Querying Full-Text Data in Microsoft SQL Server 2012
- 12/15/2012
- Before You Begin
- Lesson 1: Creating Full-Text Catalogs and Indexes
- Lesson 2: Using the CONTAINS and FREETEXT Predicates
- Lesson 3: Using the Full-Text and Semantic Search Table-Valued Functions
- Case Scenarios
- Suggested Practices
- Answers
Lesson 2: Using the CONTAINS and FREETEXT Predicates
SQL Server supports two very powerful predicates for limiting the result set of a query by using full-text indexes. These two predicates are the CONTAINS and FREETEXT predicates. Both of them support various term searching.

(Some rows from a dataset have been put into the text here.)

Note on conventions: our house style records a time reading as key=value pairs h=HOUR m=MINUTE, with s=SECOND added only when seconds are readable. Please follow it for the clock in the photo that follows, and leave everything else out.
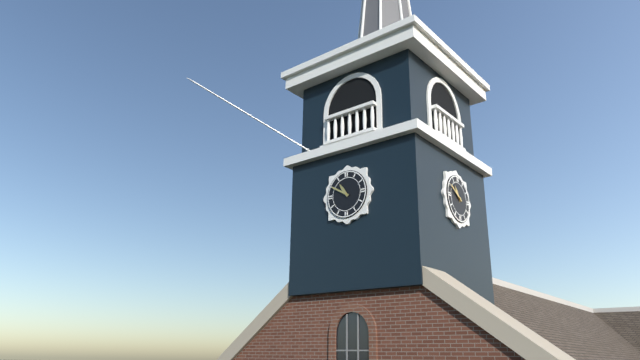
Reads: h=10 m=50
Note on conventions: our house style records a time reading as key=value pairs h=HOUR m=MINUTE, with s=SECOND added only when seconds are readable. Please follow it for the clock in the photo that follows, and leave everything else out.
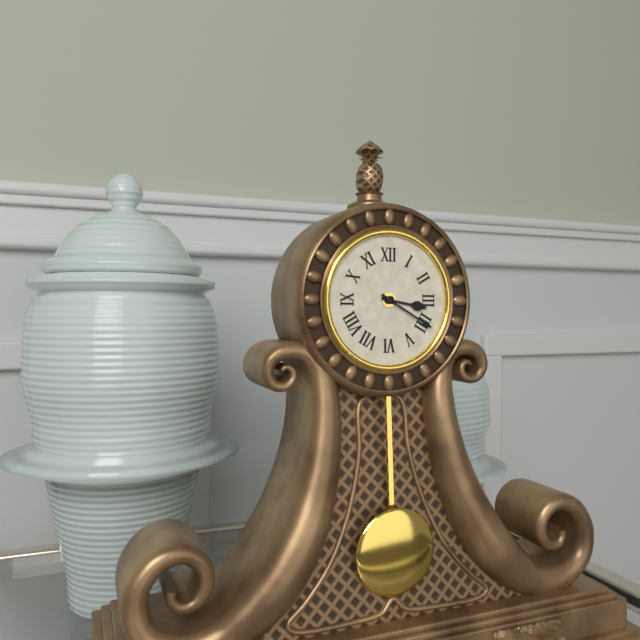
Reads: h=3 m=20
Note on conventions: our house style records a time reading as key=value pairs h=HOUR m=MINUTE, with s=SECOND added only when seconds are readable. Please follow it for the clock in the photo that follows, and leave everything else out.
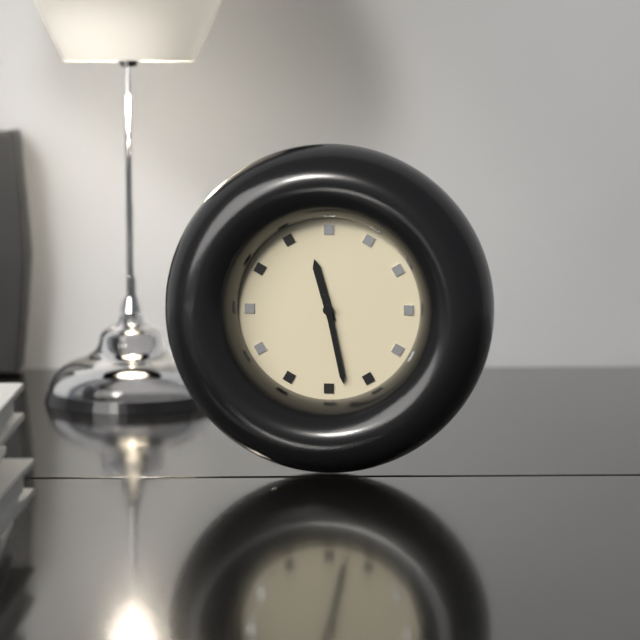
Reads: h=11 m=28
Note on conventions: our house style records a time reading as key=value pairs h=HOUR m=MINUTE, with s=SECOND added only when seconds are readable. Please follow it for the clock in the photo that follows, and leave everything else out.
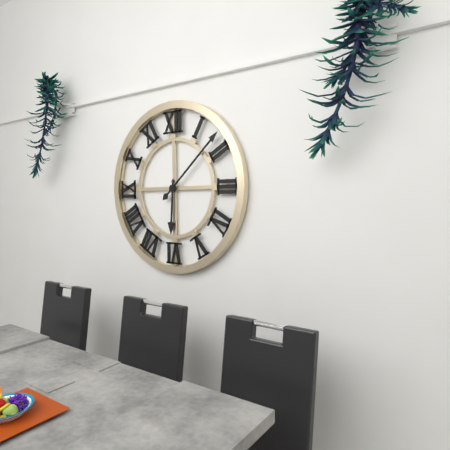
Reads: h=6 m=8
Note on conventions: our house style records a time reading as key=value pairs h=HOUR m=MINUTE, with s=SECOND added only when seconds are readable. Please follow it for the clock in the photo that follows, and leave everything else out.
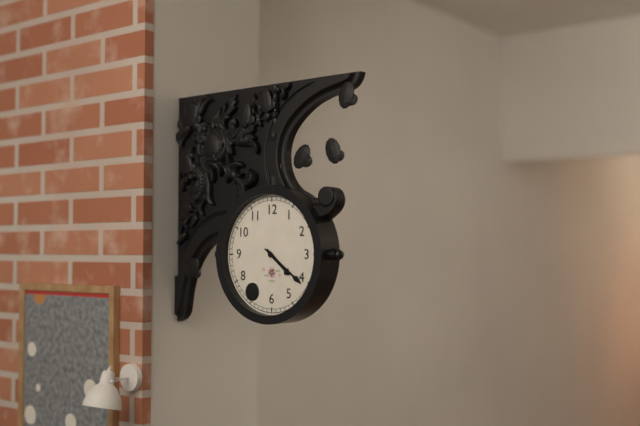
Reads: h=4 m=21
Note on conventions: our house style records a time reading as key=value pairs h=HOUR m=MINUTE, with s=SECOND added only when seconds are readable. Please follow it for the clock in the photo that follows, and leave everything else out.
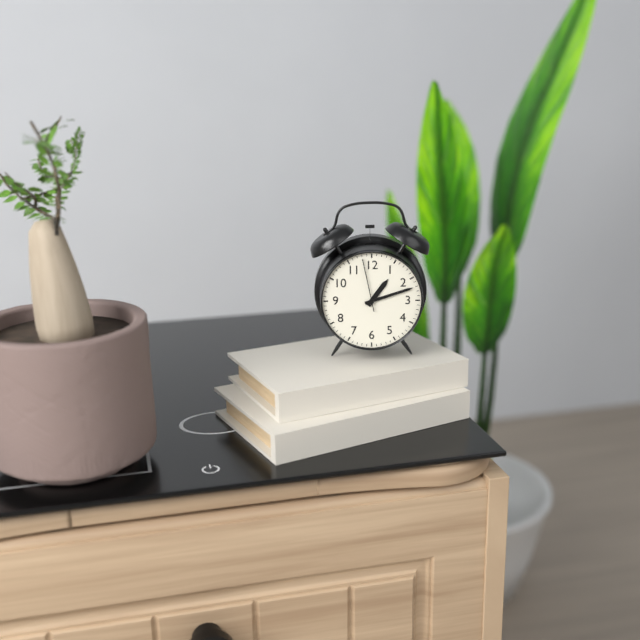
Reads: h=1 m=12 s=58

Besides these two predicates, SQL Server supports two table-valued functions for full-text searches, and three table-valued functions for semantic searches. You learn about the two predicates in this lesson and about the five functions in the next lesson.
The CONTAINS Predicate
With the CONTAINS predicate, you can search for the following:
Words and phrases in text
Exact or fuzzy matches
Inflectional forms of a word
Text in which a search word is close to another search word
Synonyms of a searched word
A prefix of a word or a phrase only
You can also add your custom weight to words you are searching for. You use the CONTAINS predicate in the WHERE clause of your T-SQL statements.

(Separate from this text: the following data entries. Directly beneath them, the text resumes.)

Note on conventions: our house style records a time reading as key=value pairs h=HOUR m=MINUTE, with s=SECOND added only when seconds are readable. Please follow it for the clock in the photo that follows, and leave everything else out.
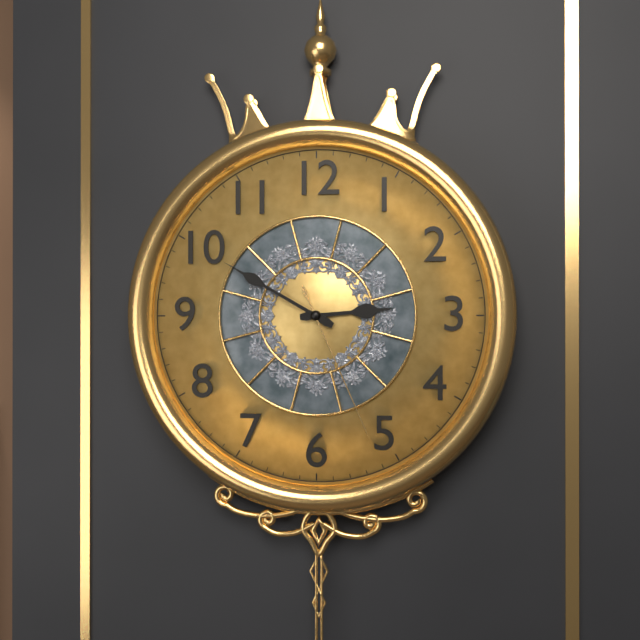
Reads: h=2 m=50 s=26
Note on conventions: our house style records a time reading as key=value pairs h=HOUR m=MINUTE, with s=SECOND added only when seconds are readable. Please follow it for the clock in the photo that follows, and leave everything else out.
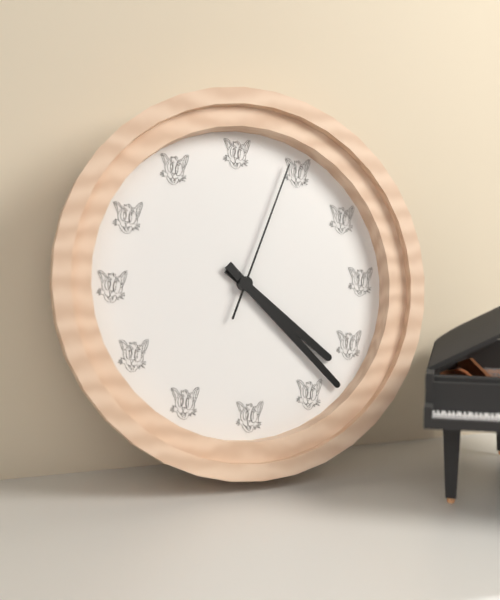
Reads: h=4 m=23 s=4
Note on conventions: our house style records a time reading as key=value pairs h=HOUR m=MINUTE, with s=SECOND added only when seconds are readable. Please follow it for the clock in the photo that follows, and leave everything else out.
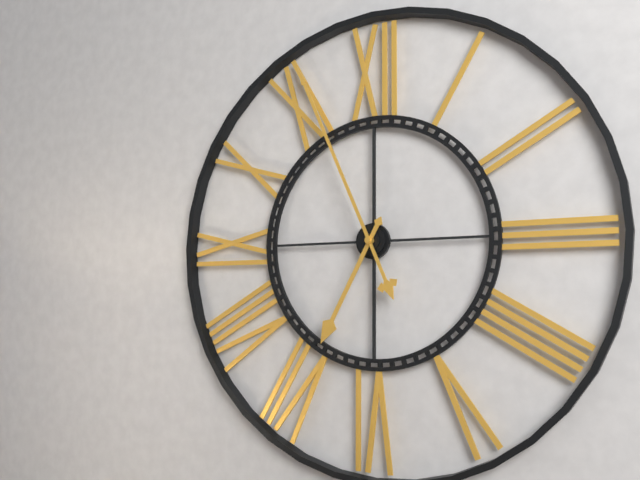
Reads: h=6 m=56
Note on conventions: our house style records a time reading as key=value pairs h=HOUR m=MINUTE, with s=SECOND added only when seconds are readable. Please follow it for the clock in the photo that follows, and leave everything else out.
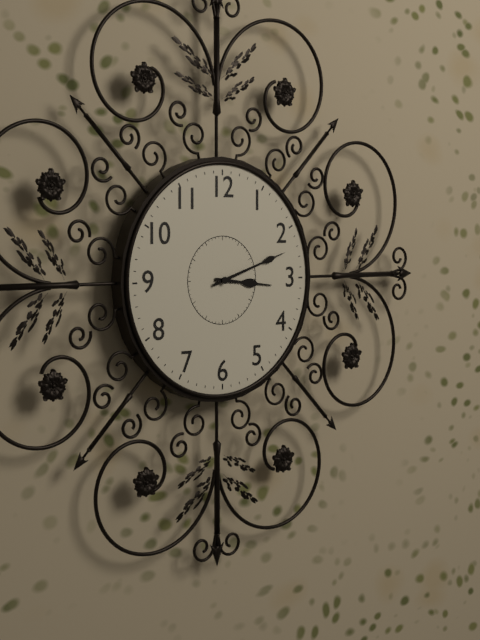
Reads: h=3 m=12
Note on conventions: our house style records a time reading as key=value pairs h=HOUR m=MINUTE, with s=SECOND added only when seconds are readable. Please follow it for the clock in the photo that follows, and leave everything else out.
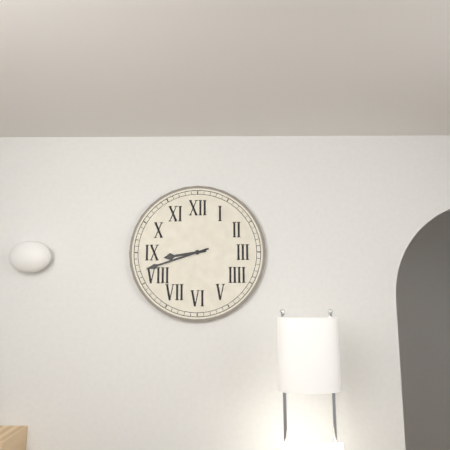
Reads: h=8 m=42
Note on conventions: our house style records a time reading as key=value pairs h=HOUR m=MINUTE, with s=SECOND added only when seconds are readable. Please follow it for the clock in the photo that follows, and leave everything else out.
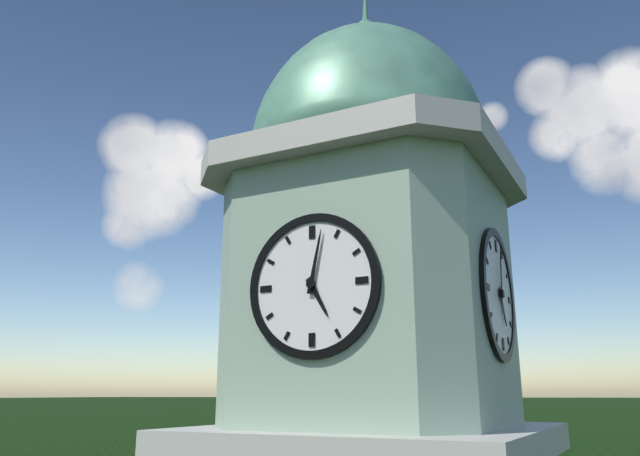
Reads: h=5 m=2
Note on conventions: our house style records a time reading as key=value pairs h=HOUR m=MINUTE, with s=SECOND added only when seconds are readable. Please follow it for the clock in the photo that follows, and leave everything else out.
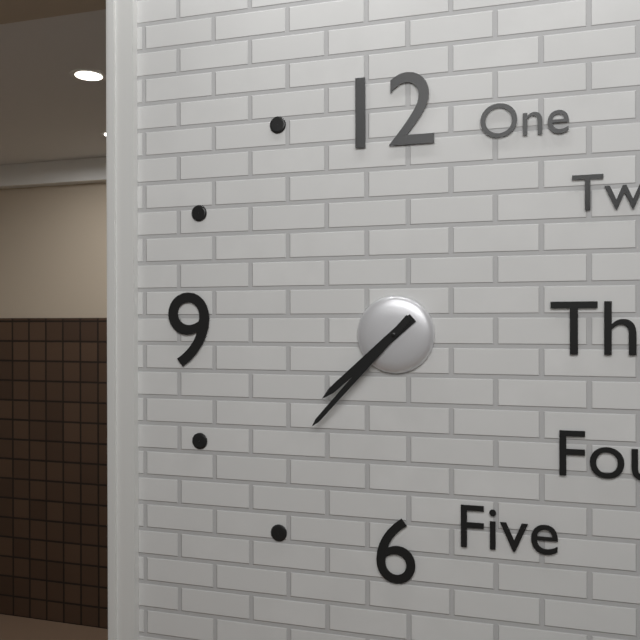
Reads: h=7 m=37
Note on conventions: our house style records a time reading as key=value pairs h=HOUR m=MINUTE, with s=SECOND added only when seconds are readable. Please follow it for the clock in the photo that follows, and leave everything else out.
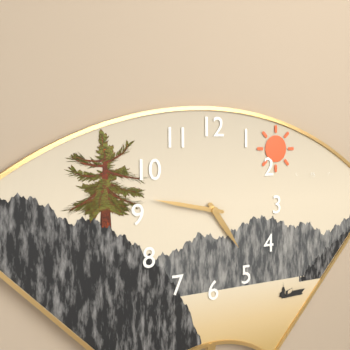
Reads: h=4 m=47
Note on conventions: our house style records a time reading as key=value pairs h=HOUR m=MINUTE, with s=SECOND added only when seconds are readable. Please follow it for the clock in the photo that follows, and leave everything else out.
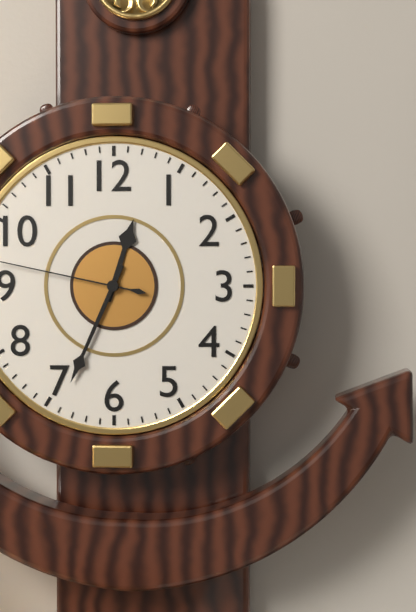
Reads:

For all details about this predicate, see the Books Online for SQL Server 2012 article “CONTAINS (Transact-SQL)” at http://msdn.microsoft.com/en-us/library/ms187787.aspx. Here are the most important forms of queries with the CONTAINS predicate in pseudo-code, where FTcolumn stands for a full-text indexed column and ‘SearchWord?’ stands for the word or phrase searched:
SELECT…FROM…WHERE CONTAINS(FTcolumn, ‘SearchWord1’) This is the simplest form. You are searching for rows where the FTcolumn contains an exact match for ‘SearchWord1’. This is a simple term.
SELECT…FROM…WHERE CONTAINS(FTcolumn, ‘SearchWord1 OR SearchWord2’) You are searching for rows where the FTcolumn contains an exact match for ‘SearchWord1’ or for the word ‘SearchWord2’. You can also use AND and AND NOT logical operators and change the order of evaluation of the operators in an expression with parentheses.
SELECT…FROM…WHERE CONTAINS(FTcolumn, ‘“SearchWord1 SearchWord2”’) You are searching for rows where the FTcolumn contains an exact match for the phrase “SearchWord1 SearchWord2.”
SELECT…FROM…WHERE CONTAINS(FTcolumn, ‘”SearchWord1*”’) You are searching for rows where the FTcolumn contains at least one word that starts with the letters ‘SearchWord1’. This is a prefix term.
SELECT…FROM…WHERE CONTAINS(FTcolumn, ‘NEAR(SearchWord1, SearchWord2)’) You are searching for rows where the FTcolumn contains SearchWord1 and SearchWord2. This is the simplest custom proximity term. In this simplest version, it searches only for occurrences of both words, no matter what the distance and order of terms. The result is similar to a simple term where two words or phrases are connected with the logical AND operator.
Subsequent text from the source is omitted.